**Directions for this task:** Exact copy, pictures excluded: output the lines from the opening of the entries through the line bearing "Page 4 of 4".

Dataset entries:
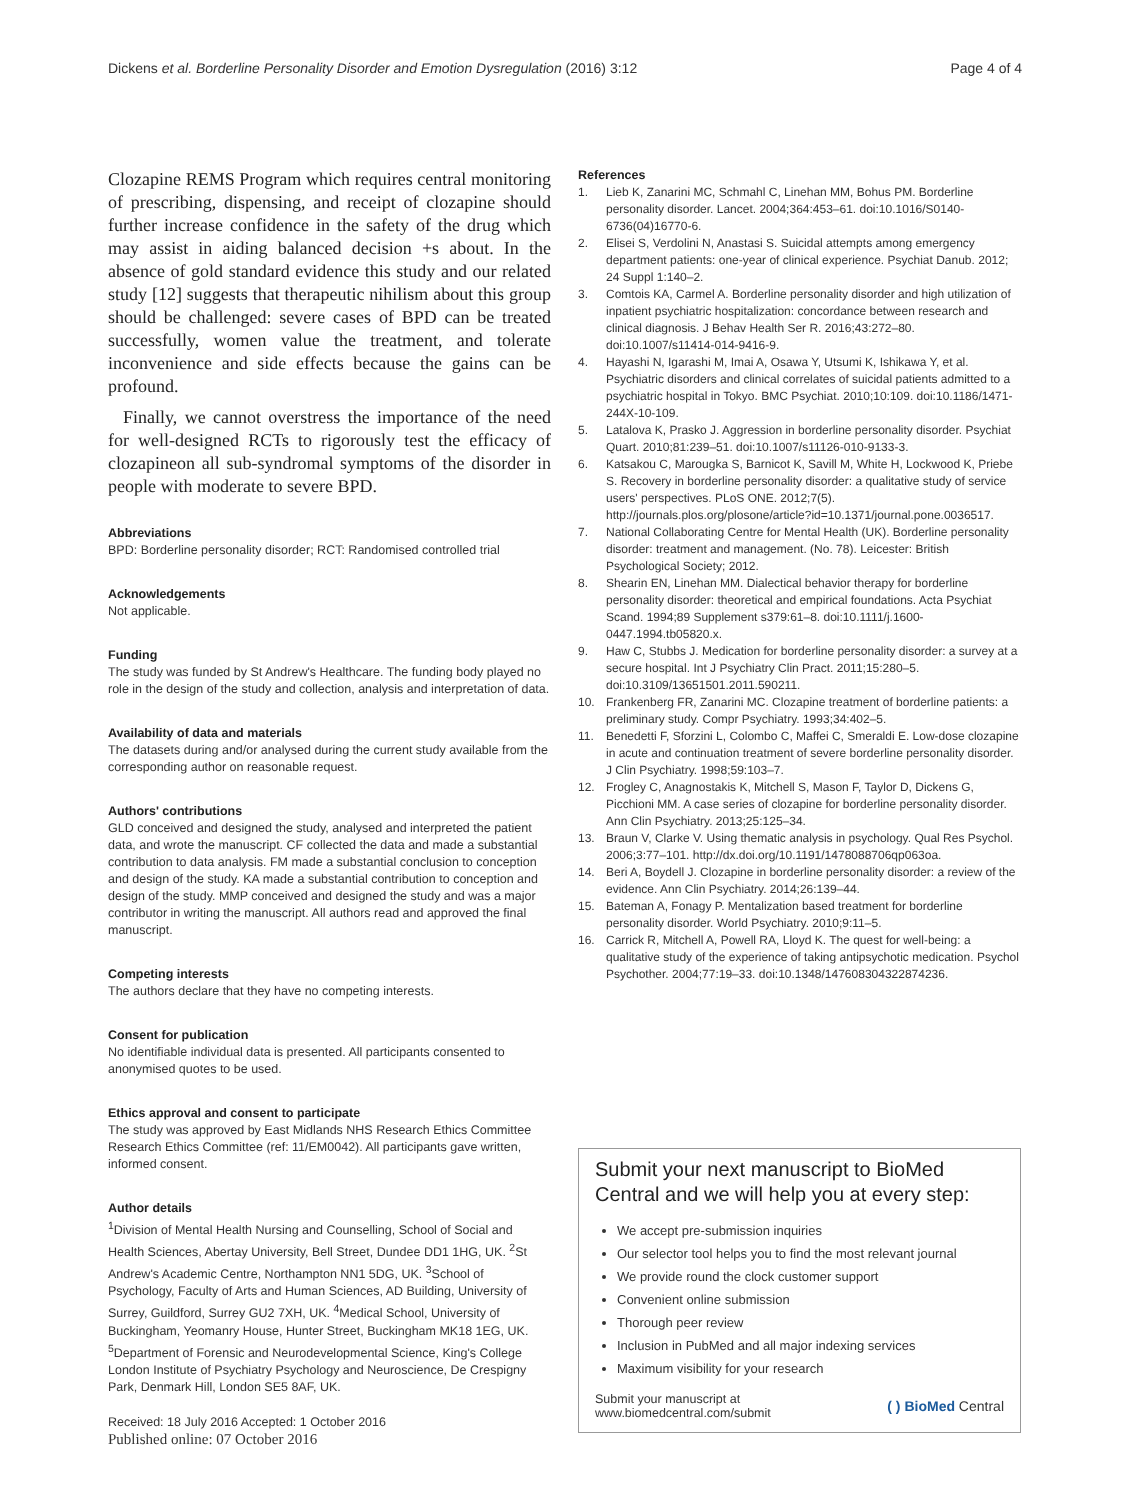Dickens et al. Borderline Personality Disorder and Emotion Dysregulation (2016) 3:12
Page 4 of 4
Clozapine REMS Program which requires central monitoring of prescribing, dispensing, and receipt of clozapine should further increase confidence in the safety of the drug which may assist in aiding balanced decision +s about. In the absence of gold standard evidence this study and our related study [12] suggests that therapeutic nihilism about this group should be challenged: severe cases of BPD can be treated successfully, women value the treatment, and tolerate inconvenience and side effects because the gains can be profound.
Finally, we cannot overstress the importance of the need for well-designed RCTs to rigorously test the efficacy of clozapineon all sub-syndromal symptoms of the disorder in people with moderate to severe BPD.
Abbreviations
BPD: Borderline personality disorder; RCT: Randomised controlled trial
Acknowledgements
Not applicable.
Funding
The study was funded by St Andrew's Healthcare. The funding body played no role in the design of the study and collection, analysis and interpretation of data.
Availability of data and materials
The datasets during and/or analysed during the current study available from the corresponding author on reasonable request.
Authors' contributions
GLD conceived and designed the study, analysed and interpreted the patient data, and wrote the manuscript. CF collected the data and made a substantial contribution to data analysis. FM made a substantial conclusion to conception and design of the study. KA made a substantial contribution to conception and design of the study. MMP conceived and designed the study and was a major contributor in writing the manuscript. All authors read and approved the final manuscript.
Competing interests
The authors declare that they have no competing interests.
Consent for publication
No identifiable individual data is presented. All participants consented to anonymised quotes to be used.
Ethics approval and consent to participate
The study was approved by East Midlands NHS Research Ethics Committee Research Ethics Committee (ref: 11/EM0042). All participants gave written, informed consent.
Author details
<sup>1</sup> Division of Mental Health Nursing and Counselling, School of Social and Health Sciences, Abertay University, Bell Street, Dundee DD1 1HG, UK. <sup>2</sup>St Andrew's Academic Centre, Northampton NN1 5DG, UK. <sup>3</sup>School of Psychology, Faculty of Arts and Human Sciences, AD Building, University of Surrey, Guildford, Surrey GU2 7XH, UK. <sup>4</sup>Medical School, University of Buckingham, Yeomanry House, Hunter Street, Buckingham MK18 1EG, UK. <sup>5</sup>Department of Forensic and Neurodevelopmental Science, King's College London Institute of Psychiatry Psychology and Neuroscience, De Crespigny Park, Denmark Hill, London SE5 8AF, UK.
Received: 18 July 2016 Accepted: 1 October 2016
Published online: 07 October 2016
References
1. Lieb K, Zanarini MC, Schmahl C, Linehan MM, Bohus PM. Borderline personality disorder. Lancet. 2004;364:453–61. doi:10.1016/S0140-6736(04)16770-6.
2. Elisei S, Verdolini N, Anastasi S. Suicidal attempts among emergency department patients: one-year of clinical experience. Psychiat Danub. 2012; 24 Suppl 1:140–2.
3. Comtois KA, Carmel A. Borderline personality disorder and high utilization of inpatient psychiatric hospitalization: concordance between research and clinical diagnosis. J Behav Health Ser R. 2016;43:272–80. doi:10.1007/s11414-014-9416-9.
4. Hayashi N, Igarashi M, Imai A, Osawa Y, Utsumi K, Ishikawa Y, et al. Psychiatric disorders and clinical correlates of suicidal patients admitted to a psychiatric hospital in Tokyo. BMC Psychiat. 2010;10:109. doi:10.1186/1471-244X-10-109.
5. Latalova K, Prasko J. Aggression in borderline personality disorder. Psychiat Quart. 2010;81:239–51. doi:10.1007/s11126-010-9133-3.
6. Katsakou C, Marougka S, Barnicot K, Savill M, White H, Lockwood K, Priebe S. Recovery in borderline personality disorder: a qualitative study of service users' perspectives. PLoS ONE. 2012;7(5). http://journals.plos.org/plosone/article?id=10.1371/journal.pone.0036517.
7. National Collaborating Centre for Mental Health (UK). Borderline personality disorder: treatment and management. (No. 78). Leicester: British Psychological Society; 2012.
8. Shearin EN, Linehan MM. Dialectical behavior therapy for borderline personality disorder: theoretical and empirical foundations. Acta Psychiat Scand. 1994;89 Supplement s379:61–8. doi:10.1111/j.1600-0447.1994.tb05820.x.
9. Haw C, Stubbs J. Medication for borderline personality disorder: a survey at a secure hospital. Int J Psychiatry Clin Pract. 2011;15:280–5. doi:10.3109/13651501.2011.590211.
10. Frankenberg FR, Zanarini MC. Clozapine treatment of borderline patients: a preliminary study. Compr Psychiatry. 1993;34:402–5.
11. Benedetti F, Sforzini L, Colombo C, Maffei C, Smeraldi E. Low-dose clozapine in acute and continuation treatment of severe borderline personality disorder. J Clin Psychiatry. 1998;59:103–7.
12. Frogley C, Anagnostakis K, Mitchell S, Mason F, Taylor D, Dickens G, Picchioni MM. A case series of clozapine for borderline personality disorder. Ann Clin Psychiatry. 2013;25:125–34.
13. Braun V, Clarke V. Using thematic analysis in psychology. Qual Res Psychol. 2006;3:77–101. http://dx.doi.org/10.1191/1478088706qp063oa.
14. Beri A, Boydell J. Clozapine in borderline personality disorder: a review of the evidence. Ann Clin Psychiatry. 2014;26:139–44.
15. Bateman A, Fonagy P. Mentalization based treatment for borderline personality disorder. World Psychiatry. 2010;9:11–5.
16. Carrick R, Mitchell A, Powell RA, Lloyd K. The quest for well-being: a qualitative study of the experience of taking antipsychotic medication. Psychol Psychother. 2004;77:19–33. doi:10.1348/147608304322874236.
Submit your next manuscript to BioMed Central and we will help you at every step:
We accept pre-submission inquiries
Our selector tool helps you to find the most relevant journal
We provide round the clock customer support
Convenient online submission
Thorough peer review
Inclusion in PubMed and all major indexing services
Maximum visibility for your research
Submit your manuscript at
www.biomedcentral.com/submit
( ) BioMed Central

**Task answer:**
Dickens et al. Borderline Personality Disorder and Emotion Dysregulation (2016) 3:12
Page 4 of 4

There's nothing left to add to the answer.